Os maconheiros militantes são dedicados, engajados e incansáveis em sua luta por um maior reconhecimento da erva pela sociedade careta e conservadora, dominada por pensamentos retrógrados e arcaicos. “Uma sociedade chapada é possível.”, dizem os ideólogos do movimento, sonhando com um mundo melhor onde todos se amem, se respeitem e não fiquem segurando o chara tempo demais nas rodinhas de baseado. Mas não é a sociedade a maior opositora política dos partidários da canabis. Essa até que tem engolido alguns metros cúbicos de fumaça com menos relutância ultimamente. O problema é a ferrenha oposição do chamado Comando Delta, um inimigo invisível, uma mega-corporação formado por políticos, exército, Polícia Federal, Polícia Militar, Polícia Civil, Polícia Municipal, Polícia dos condomínios, seguranças de shopping, as mães dos usuários, a máfia chinesa e a Igreja Universal que se utiliza de todas as forças disponíveis para impedir o triunfo dos heróis da erva.

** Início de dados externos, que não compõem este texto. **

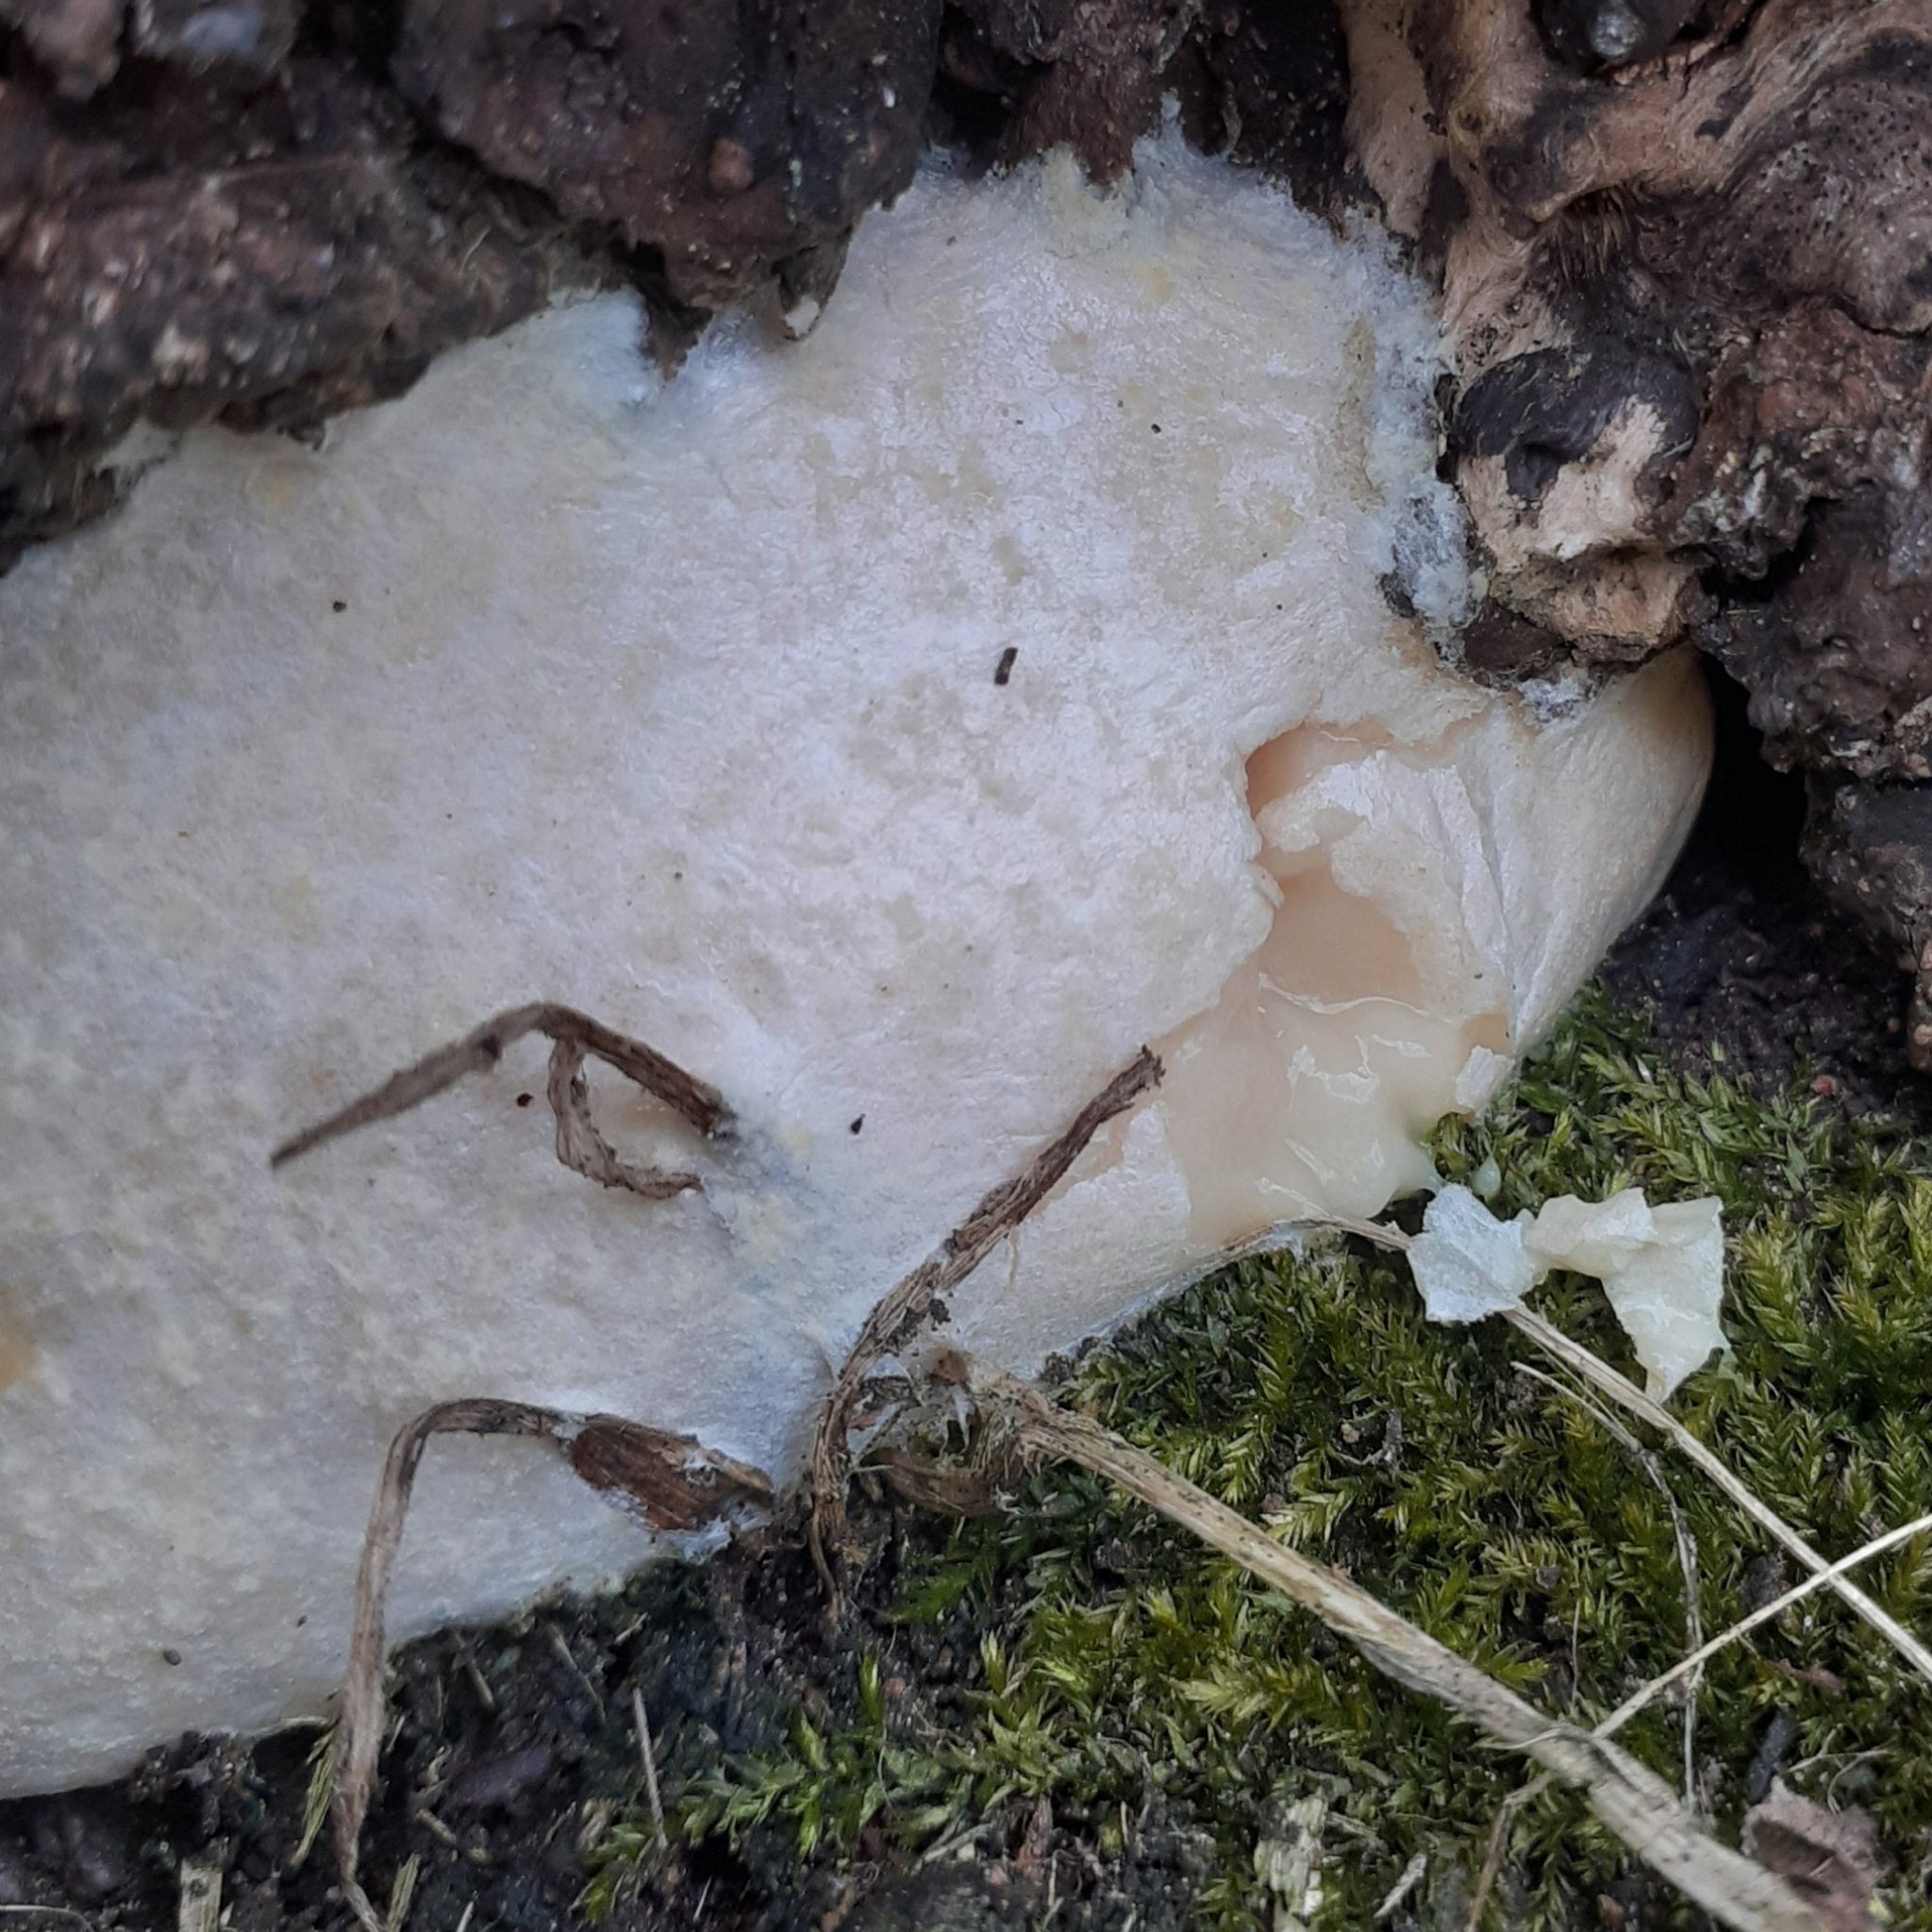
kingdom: Protozoa
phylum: Mycetozoa
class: Myxomycetes
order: Cribrariales
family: Tubiferaceae
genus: Reticularia
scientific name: Reticularia lycoperdon
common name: False puffball
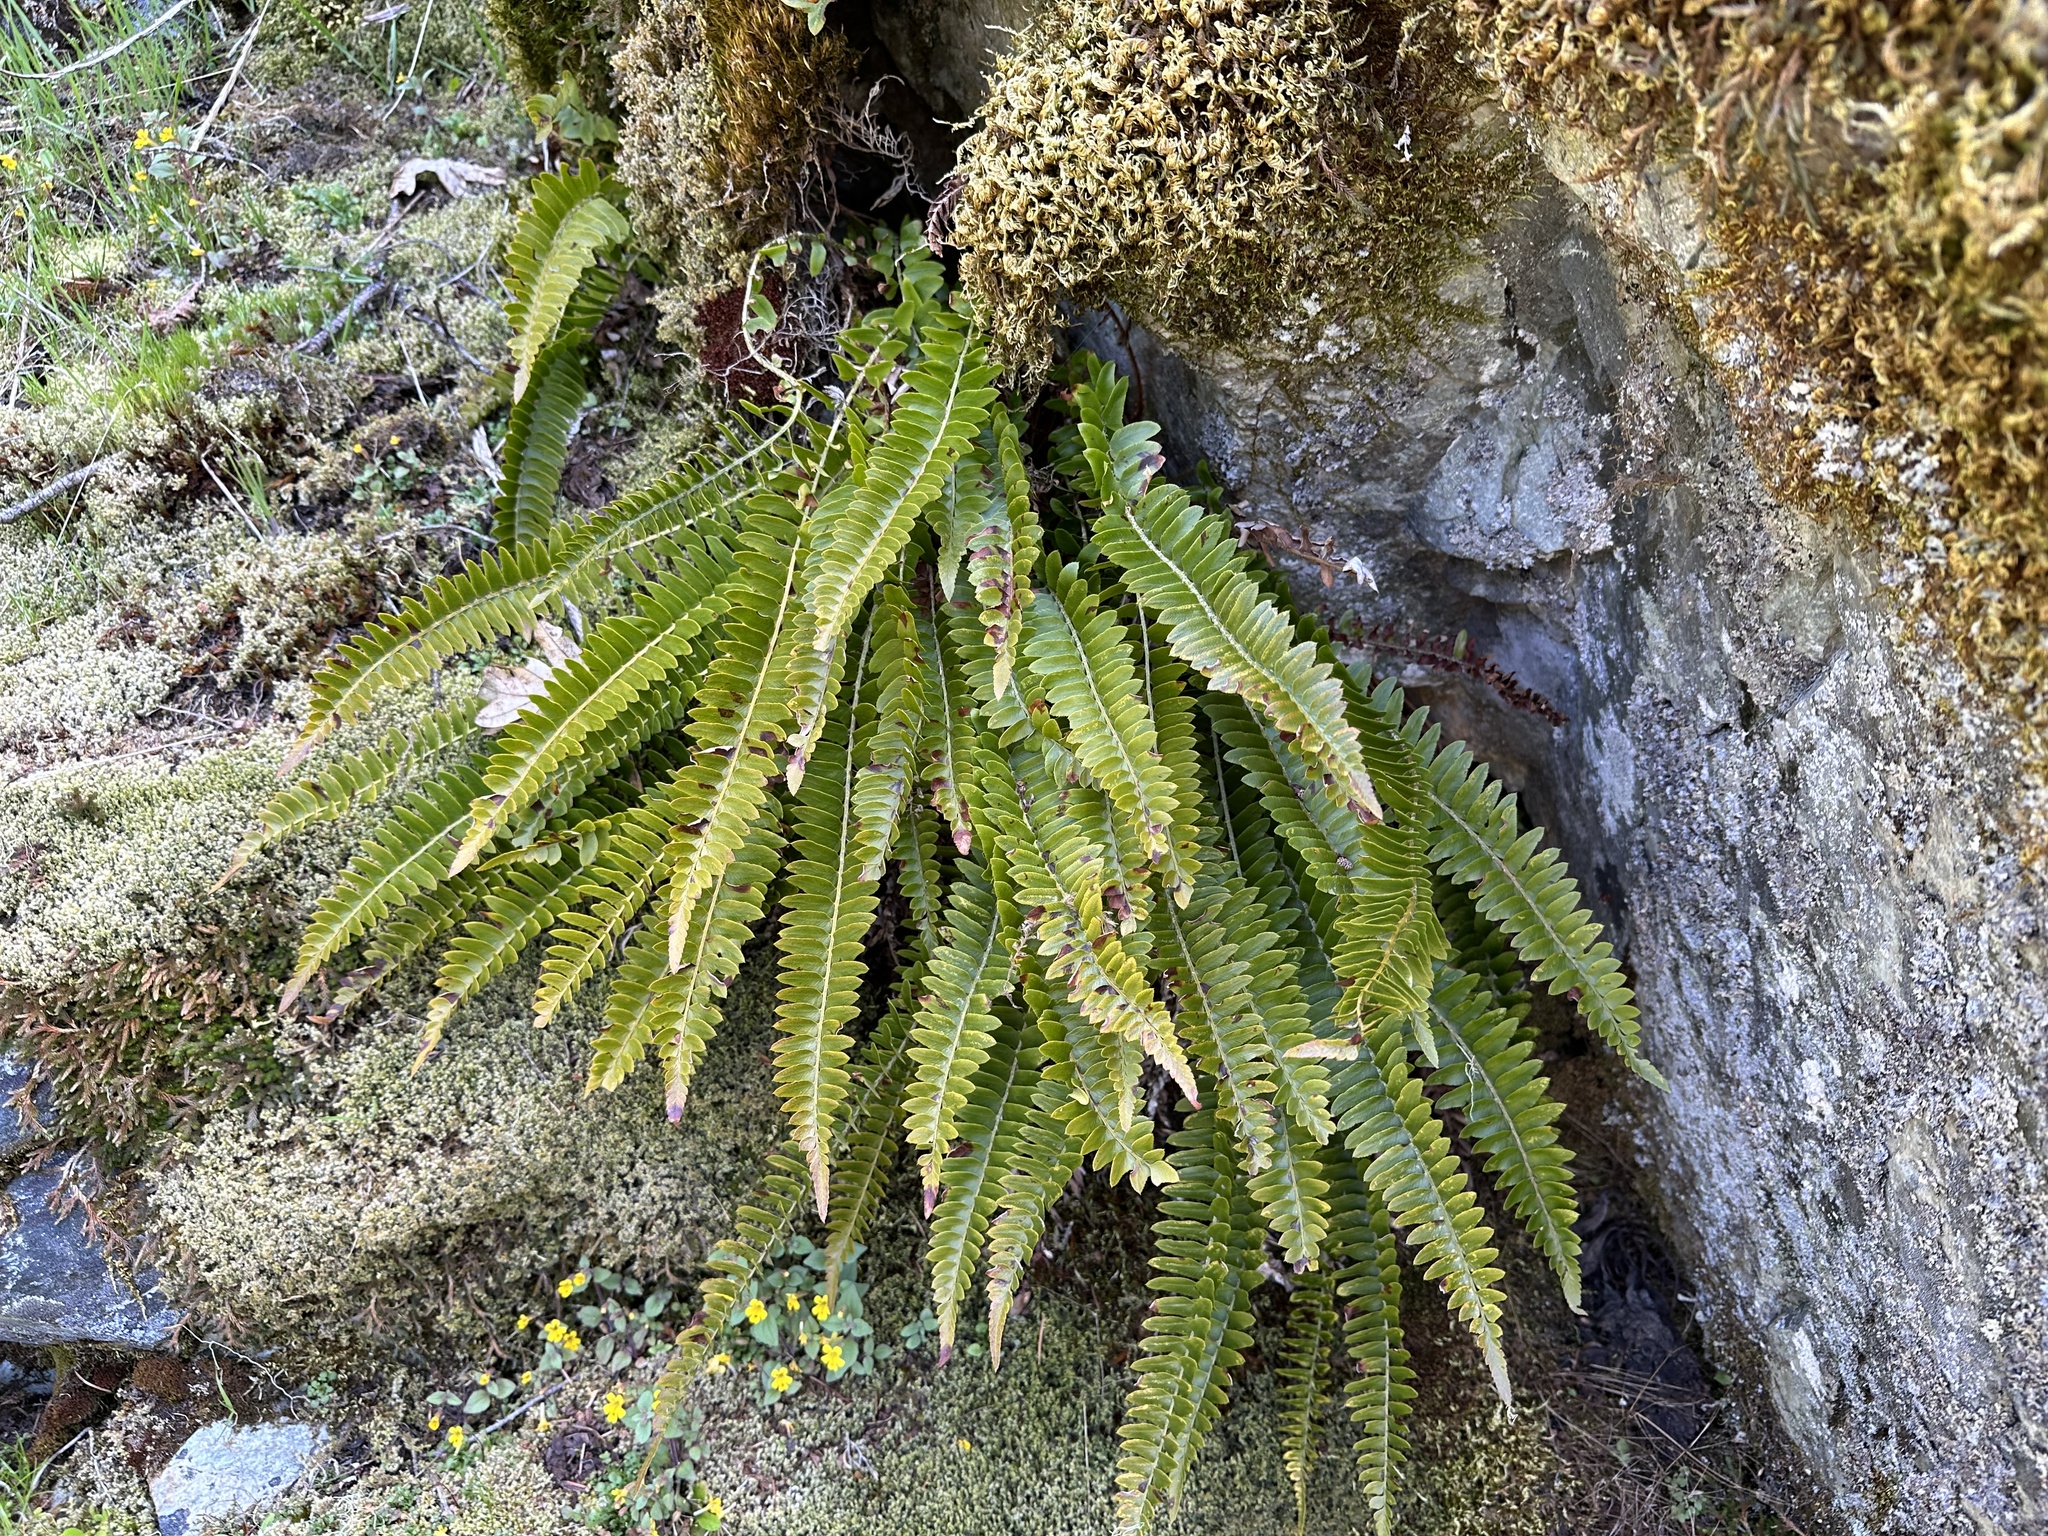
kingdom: Plantae
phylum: Tracheophyta
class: Polypodiopsida
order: Polypodiales
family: Dryopteridaceae
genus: Polystichum
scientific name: Polystichum imbricans
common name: Dwarf western sword fern
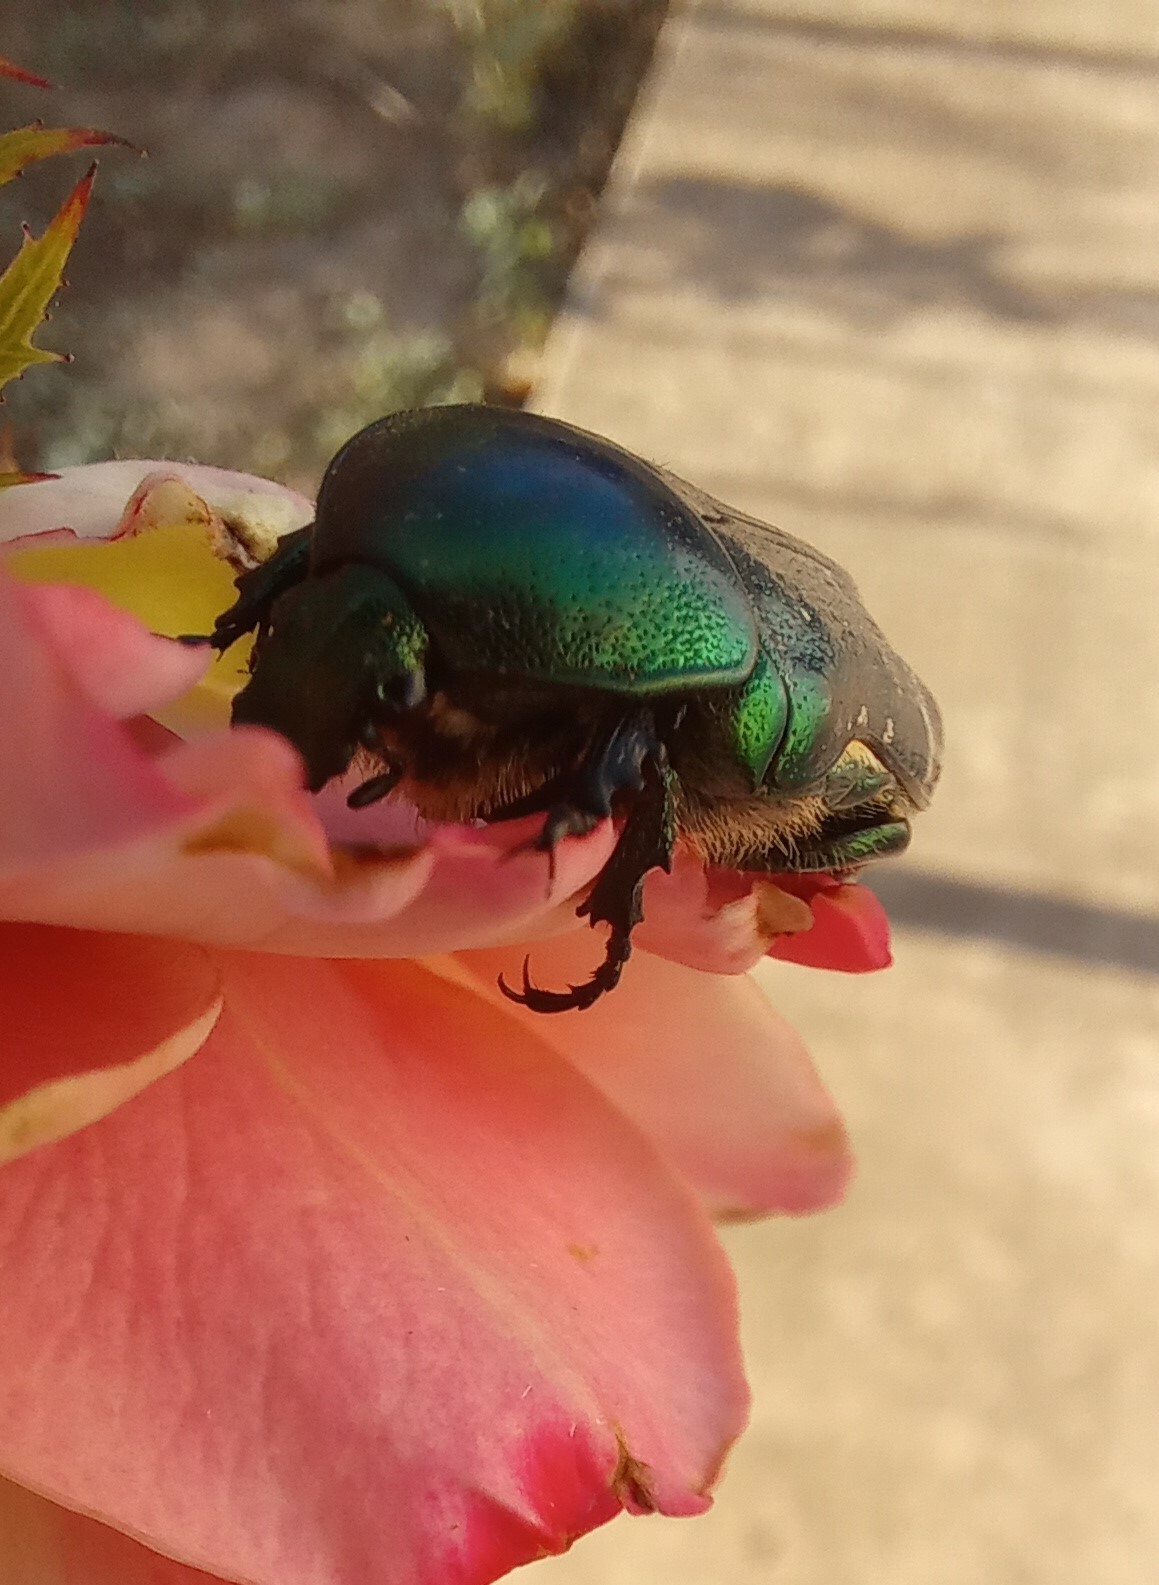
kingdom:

Mas nada os impedirá de prosseguir em sua pregação, seus discursos inflamados, sua paixão indomável, sua militância maconheira. Suas idéias se espalharão como fumaça e nenhuma estratégia nefasta da oposição, nenhuma manobra covarde e traiçoeira será capaz de arrefecer o ímpeto dos apaixonados militantes. Ninguém será capaz de cortar esse barato. Caso tentem, serão surpreendidos por uma bem articulada retórica, além de um discurso muitíssimas vezes ensaiado. Essa é a tônica. Esse é o sentimento. E eles vão à luta!

Mas só amanhã, porque hoje vai rolar uma “sessão” do bom lá no comitê do partido.

3 comentários:

Anônimo disse...

A cara do Beco do "Fungo"!
Nunca vi coisa mais precisa!
Arre todas as éguas dos Apeninos!
Laélio

vagabunda poesia disse...

Texto delicioso de ler. Cômico,
e bastante satírico...

Ubirajara Ramos disse...

O cara escreve bem... O mais original e inteligente texto a serviço da manutenção do "STATUS QUO"!